ON 18 August 2023, the Australian High Commission hosted the third annual Climate Change Tok Stori with stakeholders from across government and non-government to discuss how Australia and Solomon Islands can work together to further action on climate change.
Speaking at the event, High Commissioner Rod Hilton said, “Australia wants to hear about how climate change is affecting Solomon Islanders and how the Pacific family can work together to create change.”
The Minister for National Planning and Development Coordination, The Hon Rexon Ramofafia said, ‘‘The Solomon Islands Government values this engagement with Australia on meeting the challenges posed by climate change.”
The event provided a platform for young Solomon Islanders to share their voices on climate change. Three Solomon Islander students were awarded prizes for their winning entries in the Solomon Islands Climate Action Network (SICAN) climate change poetry competition, with the theme “People First – Our Actions Shape the World”.
Minister for Education and Human Resources Development, the Hon Lanelle Tanangada, also attended the event to show her support for student prize winners.
Australia is listening to Pacific voices on climate change as we find a way forward together through the climate crisis. The Climate Change Tok Stori was an opportunity to learn from the experiences of the Solomon Islands Government, civil society, youth, and implementing partners on possible paths forward as a region and globally.
Participants heard stories from Solomon Islander climate champions about the issues that are affecting Solomon Islands’ communities and how they are taking action on climate change.
Around the world, action to achieve net zero emissions has accelerated. This transformation is the most significant shift in the world’s economy since the industrial revolution. Australia
is taking strong action and investing over AU$40 billion in decarbonising our economy and we are working with countries to scale up global action.

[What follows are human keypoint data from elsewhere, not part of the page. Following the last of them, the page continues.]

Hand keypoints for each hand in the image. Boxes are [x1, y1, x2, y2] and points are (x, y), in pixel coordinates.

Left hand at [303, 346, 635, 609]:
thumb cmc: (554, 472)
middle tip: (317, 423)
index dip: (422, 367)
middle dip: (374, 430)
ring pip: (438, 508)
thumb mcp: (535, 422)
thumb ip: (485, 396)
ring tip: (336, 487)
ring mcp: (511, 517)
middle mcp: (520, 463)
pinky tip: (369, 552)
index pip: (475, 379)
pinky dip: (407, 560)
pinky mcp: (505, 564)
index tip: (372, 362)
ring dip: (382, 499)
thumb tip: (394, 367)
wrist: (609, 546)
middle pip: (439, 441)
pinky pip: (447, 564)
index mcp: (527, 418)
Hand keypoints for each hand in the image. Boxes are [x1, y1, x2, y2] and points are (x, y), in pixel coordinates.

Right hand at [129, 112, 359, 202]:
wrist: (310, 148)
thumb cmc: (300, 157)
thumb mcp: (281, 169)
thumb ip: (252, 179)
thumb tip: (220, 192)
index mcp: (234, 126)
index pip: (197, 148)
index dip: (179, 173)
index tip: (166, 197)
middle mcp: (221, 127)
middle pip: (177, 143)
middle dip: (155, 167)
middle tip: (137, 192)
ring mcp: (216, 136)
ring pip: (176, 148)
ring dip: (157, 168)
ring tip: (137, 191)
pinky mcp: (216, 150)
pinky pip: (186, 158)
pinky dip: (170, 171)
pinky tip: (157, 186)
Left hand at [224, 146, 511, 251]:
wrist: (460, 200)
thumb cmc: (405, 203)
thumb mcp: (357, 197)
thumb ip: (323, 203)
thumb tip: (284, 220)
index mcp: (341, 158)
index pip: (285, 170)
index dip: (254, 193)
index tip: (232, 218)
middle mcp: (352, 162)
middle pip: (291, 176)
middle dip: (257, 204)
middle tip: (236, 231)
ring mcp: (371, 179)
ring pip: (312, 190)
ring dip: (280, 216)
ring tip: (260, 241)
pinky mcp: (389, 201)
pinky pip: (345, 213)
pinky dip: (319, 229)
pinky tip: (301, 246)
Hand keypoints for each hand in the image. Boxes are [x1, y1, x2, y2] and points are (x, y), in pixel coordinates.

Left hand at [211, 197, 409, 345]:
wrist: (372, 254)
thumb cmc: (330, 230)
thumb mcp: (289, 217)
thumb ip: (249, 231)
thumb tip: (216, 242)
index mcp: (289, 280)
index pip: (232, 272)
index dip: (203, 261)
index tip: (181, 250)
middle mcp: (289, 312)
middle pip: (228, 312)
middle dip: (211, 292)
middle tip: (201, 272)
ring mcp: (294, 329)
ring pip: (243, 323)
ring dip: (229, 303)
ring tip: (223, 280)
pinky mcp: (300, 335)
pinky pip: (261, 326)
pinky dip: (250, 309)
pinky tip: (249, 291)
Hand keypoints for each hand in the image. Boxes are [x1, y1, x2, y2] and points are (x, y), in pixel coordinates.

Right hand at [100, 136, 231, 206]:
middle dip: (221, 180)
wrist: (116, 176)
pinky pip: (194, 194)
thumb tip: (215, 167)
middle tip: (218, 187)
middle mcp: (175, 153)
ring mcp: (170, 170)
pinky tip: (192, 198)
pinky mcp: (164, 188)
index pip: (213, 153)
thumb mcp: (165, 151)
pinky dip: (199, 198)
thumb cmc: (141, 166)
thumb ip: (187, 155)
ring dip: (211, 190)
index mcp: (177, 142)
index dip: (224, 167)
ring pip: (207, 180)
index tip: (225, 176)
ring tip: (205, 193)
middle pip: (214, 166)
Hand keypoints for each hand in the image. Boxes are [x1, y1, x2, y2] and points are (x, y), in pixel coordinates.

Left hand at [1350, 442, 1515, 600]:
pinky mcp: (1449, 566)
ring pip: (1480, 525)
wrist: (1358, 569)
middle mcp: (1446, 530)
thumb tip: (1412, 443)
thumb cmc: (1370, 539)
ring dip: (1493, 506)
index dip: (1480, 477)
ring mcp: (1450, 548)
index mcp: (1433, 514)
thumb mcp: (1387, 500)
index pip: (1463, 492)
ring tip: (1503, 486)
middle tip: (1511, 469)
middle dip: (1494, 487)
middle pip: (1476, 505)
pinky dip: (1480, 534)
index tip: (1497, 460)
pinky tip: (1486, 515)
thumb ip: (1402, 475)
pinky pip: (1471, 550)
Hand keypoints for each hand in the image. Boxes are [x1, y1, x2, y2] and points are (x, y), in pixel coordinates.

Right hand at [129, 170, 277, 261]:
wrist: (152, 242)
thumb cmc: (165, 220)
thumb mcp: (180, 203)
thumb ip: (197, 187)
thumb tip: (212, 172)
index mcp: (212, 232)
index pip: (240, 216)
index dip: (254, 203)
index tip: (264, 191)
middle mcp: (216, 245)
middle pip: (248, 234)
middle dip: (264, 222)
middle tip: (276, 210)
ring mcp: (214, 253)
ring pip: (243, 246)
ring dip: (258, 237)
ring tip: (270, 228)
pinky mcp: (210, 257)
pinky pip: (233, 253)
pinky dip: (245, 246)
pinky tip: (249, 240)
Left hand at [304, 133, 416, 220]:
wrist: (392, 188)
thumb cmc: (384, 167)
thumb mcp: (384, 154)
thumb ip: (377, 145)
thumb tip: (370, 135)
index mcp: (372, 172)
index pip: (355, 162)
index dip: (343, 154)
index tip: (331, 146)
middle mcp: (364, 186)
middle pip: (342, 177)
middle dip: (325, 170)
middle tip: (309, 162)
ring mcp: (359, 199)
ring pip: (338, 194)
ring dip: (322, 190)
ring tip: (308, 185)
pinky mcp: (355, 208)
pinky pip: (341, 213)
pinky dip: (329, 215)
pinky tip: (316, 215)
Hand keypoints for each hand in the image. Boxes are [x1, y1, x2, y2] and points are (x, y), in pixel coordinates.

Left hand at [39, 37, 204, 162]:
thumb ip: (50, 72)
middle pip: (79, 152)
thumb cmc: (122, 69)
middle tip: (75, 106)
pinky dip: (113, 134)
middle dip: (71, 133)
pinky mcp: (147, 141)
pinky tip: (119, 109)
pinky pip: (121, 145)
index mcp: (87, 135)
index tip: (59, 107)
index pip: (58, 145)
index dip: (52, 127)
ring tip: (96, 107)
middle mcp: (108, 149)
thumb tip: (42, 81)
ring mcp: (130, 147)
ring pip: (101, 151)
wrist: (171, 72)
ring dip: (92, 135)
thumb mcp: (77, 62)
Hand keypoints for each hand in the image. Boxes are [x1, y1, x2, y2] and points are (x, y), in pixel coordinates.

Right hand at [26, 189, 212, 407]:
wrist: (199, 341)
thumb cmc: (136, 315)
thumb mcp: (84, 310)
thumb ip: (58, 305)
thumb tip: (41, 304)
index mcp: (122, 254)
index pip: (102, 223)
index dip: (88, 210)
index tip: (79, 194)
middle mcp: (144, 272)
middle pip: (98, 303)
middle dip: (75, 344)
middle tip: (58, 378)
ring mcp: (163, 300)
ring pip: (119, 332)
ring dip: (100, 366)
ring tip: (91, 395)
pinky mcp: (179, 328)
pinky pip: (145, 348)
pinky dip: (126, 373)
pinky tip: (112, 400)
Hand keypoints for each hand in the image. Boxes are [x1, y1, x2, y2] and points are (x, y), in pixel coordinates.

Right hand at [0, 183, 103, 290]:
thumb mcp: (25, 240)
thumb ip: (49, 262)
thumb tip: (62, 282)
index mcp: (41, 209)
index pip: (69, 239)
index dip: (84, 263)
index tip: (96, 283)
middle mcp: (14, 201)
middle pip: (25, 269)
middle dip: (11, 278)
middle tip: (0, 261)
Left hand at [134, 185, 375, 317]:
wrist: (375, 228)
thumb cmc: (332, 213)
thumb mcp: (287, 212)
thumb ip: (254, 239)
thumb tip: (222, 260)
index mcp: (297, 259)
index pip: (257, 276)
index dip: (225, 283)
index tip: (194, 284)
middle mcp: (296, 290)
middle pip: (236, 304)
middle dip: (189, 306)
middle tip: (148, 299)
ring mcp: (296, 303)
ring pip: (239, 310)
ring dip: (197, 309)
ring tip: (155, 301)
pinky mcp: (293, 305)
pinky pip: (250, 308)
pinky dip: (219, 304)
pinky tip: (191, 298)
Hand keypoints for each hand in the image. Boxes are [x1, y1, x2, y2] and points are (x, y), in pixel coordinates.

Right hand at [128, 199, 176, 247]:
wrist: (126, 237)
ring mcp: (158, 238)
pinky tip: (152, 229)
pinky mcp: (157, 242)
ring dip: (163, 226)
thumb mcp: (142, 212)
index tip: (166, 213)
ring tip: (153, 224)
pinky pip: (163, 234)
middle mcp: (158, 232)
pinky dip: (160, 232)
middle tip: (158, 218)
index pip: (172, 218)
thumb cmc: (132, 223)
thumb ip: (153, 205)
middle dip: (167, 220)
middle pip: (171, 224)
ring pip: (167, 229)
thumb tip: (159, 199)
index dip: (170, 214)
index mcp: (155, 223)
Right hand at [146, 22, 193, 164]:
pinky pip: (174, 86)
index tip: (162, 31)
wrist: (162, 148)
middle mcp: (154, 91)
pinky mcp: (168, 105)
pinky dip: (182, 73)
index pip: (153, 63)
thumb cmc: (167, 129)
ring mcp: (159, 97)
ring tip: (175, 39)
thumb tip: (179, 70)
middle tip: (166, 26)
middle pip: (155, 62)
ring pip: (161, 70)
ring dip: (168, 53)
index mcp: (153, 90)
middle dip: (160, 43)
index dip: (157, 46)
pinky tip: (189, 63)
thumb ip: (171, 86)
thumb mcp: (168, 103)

In September 2022, the Australian Government passed the Climate Change Act 2022, enshrining targets to reduce greenhouse gas emissions by 43% by 2030 and achieve net zero emissions by 2050 in legislation. Australia joins many others who have increased their 2030 targets, but the science is clear that greater global ambition, and effective implementation, is needed.
As Australia realises its aspirations to become a renewable superpower, we will increase energy security, and contribute to decarbonisation efforts both domestically and globally. Australia is supporting an orderly global transition to net-zero by 2050, working with partners to decarbonise their economies and build their resilience to the impacts of climate change.
In October 2022, Australia committed to increasing Australia’s Official Development Assistance (ODA) to the Pacific region by AUD900 million. This includes new spending to respond to climate change through the new Pacific Climate Infrastructure Partnership, the Weather Ready Pacific initiative and to address other Pacific priorities.
The Australian Government’s new international development policy, released earlier this month, puts Australia’s commitment to climate action at the heart of the development program. New targets will ensure Australian development assistance tackles climate impacts.